Whilst undoubtedly an improvement it was still time consuming and Klein realised that the key to enhancing the speed of the transaction was eliminating the human intervention. In trying to make the card smarter, as we would term it today, he was attracted to the idea of utilising the Hollerith code used in computer punch cards – remember them? – which used tiny holes punched in pre-defined positions on an eighty column grid. But the process of trimming the credit card to resemble a computer input card proved expensive.

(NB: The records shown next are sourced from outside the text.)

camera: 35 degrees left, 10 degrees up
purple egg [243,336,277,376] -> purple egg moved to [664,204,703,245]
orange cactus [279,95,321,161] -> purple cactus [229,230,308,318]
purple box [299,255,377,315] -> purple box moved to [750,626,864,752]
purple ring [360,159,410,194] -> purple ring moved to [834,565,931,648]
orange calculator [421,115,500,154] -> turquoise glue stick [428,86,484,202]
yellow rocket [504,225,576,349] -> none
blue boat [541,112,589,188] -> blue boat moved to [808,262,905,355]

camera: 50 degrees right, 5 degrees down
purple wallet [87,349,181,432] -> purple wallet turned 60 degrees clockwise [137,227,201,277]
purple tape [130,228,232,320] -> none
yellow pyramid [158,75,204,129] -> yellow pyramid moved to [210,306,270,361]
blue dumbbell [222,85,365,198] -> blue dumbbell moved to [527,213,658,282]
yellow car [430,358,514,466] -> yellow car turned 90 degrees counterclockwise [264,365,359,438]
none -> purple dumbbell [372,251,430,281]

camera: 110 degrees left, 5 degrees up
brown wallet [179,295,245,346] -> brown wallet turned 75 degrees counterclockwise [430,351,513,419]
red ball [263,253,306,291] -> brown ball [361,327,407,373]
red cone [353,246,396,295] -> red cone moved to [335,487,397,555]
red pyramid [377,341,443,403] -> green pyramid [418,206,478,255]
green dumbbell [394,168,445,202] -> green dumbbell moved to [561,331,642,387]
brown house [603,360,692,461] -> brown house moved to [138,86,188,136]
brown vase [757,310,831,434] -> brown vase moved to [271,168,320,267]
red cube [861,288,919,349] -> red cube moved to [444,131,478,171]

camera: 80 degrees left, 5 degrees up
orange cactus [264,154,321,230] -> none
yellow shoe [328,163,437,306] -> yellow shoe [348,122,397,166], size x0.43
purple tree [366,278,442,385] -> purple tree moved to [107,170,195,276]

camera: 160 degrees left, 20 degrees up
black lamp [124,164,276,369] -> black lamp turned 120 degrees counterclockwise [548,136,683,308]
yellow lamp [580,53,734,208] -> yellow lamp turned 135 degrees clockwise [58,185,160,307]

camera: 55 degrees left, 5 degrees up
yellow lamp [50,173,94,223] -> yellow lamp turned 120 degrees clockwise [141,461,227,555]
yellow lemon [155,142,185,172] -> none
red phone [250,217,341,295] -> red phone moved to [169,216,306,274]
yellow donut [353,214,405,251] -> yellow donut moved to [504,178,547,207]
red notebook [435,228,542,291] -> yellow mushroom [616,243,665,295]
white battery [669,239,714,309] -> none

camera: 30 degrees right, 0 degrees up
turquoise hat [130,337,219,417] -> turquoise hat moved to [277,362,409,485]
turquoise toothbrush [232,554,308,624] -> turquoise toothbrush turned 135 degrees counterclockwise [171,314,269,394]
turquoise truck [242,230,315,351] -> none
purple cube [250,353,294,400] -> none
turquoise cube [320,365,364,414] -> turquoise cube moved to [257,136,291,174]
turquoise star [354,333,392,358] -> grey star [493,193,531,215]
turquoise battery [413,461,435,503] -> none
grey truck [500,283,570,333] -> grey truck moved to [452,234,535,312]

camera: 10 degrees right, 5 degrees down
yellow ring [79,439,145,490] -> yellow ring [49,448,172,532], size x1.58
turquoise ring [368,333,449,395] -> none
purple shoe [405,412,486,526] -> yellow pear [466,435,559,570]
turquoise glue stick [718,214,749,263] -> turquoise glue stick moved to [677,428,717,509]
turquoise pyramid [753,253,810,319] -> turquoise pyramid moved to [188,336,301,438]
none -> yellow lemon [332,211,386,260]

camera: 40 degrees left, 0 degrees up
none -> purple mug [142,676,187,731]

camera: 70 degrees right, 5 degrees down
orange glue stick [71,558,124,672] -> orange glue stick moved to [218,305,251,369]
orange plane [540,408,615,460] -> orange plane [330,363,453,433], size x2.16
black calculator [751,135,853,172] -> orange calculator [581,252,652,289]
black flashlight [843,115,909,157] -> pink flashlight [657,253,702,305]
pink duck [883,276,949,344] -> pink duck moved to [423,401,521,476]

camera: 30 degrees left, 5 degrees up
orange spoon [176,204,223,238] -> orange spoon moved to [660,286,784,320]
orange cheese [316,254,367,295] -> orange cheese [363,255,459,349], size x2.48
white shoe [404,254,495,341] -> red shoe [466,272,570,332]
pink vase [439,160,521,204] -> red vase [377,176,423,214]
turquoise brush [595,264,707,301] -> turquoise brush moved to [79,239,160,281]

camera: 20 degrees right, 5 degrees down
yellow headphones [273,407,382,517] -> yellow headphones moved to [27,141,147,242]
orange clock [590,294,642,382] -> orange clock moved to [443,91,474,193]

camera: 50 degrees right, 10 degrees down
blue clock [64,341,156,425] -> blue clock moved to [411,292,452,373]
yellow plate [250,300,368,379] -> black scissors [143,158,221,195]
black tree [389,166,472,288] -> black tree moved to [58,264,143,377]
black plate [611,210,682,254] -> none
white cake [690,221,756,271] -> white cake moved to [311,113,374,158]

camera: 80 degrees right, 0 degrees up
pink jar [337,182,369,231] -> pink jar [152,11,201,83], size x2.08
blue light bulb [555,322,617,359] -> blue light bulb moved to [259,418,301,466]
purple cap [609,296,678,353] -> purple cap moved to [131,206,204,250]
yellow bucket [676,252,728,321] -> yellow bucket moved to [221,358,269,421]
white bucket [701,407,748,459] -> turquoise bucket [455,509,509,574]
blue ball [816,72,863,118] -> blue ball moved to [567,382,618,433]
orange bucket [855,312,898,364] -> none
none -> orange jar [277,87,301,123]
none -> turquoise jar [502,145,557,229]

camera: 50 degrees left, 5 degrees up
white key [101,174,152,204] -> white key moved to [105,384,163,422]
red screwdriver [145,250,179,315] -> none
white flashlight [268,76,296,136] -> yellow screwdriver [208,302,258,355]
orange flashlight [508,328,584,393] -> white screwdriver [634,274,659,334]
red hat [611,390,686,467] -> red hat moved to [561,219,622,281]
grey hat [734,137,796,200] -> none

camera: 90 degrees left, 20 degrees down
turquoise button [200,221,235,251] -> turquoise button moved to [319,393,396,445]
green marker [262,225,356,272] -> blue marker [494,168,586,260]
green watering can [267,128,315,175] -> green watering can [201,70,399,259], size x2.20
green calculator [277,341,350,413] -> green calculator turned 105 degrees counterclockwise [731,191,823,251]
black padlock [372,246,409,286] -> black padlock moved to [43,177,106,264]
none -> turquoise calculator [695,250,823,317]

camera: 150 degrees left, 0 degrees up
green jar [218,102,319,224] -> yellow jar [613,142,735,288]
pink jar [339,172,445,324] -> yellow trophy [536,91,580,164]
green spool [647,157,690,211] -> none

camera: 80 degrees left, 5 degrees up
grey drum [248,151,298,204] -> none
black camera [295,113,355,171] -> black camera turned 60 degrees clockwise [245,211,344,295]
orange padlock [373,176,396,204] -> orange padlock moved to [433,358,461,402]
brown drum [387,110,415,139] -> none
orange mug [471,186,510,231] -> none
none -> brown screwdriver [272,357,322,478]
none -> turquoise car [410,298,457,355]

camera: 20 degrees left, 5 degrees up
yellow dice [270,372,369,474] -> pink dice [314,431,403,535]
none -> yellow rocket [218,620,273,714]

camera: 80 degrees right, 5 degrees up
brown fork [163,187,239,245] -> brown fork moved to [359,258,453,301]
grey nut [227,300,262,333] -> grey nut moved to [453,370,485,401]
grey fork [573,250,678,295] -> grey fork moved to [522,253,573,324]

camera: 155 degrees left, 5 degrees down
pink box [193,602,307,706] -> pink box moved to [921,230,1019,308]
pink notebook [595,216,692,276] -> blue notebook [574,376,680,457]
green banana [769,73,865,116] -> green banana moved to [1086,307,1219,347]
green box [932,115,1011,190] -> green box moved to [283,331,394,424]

Klein then turned to the medium that was all the rage at the time, reel-to-reel tape recorders – remember them? He recognised that the magnetic tape would give the card just enough processing power to eliminate the human intervention. The quirk of the credit card’s magnetic strip, its seemingly random sensitivity to the speed at which the card is swiped, is down to the tape’s origin and was deployed to activate what is known as stop-start synchronisation which tells the strip to read everything after the first synchronisation and reset everything after the last impulse.
Klein, as you would expect of an inductee to our Hall of Fame, didn’t patent his magnetic strip. Nonetheless it proved successful and was the basis for the enhancements which are used today.
Don’t feel too sorry for Klein. Although he didn’t make a mint out of the magnetic strip on credit cards, he made more than enough money from some of his other inventions. In particular, he designed a highly successful nutrition system which is used to raise chickens more efficiently.
Ron Klein, for inventing the magnetic strip on credit cards and not getting a bean for it, you are a worthy inductee to our Hall of Fame.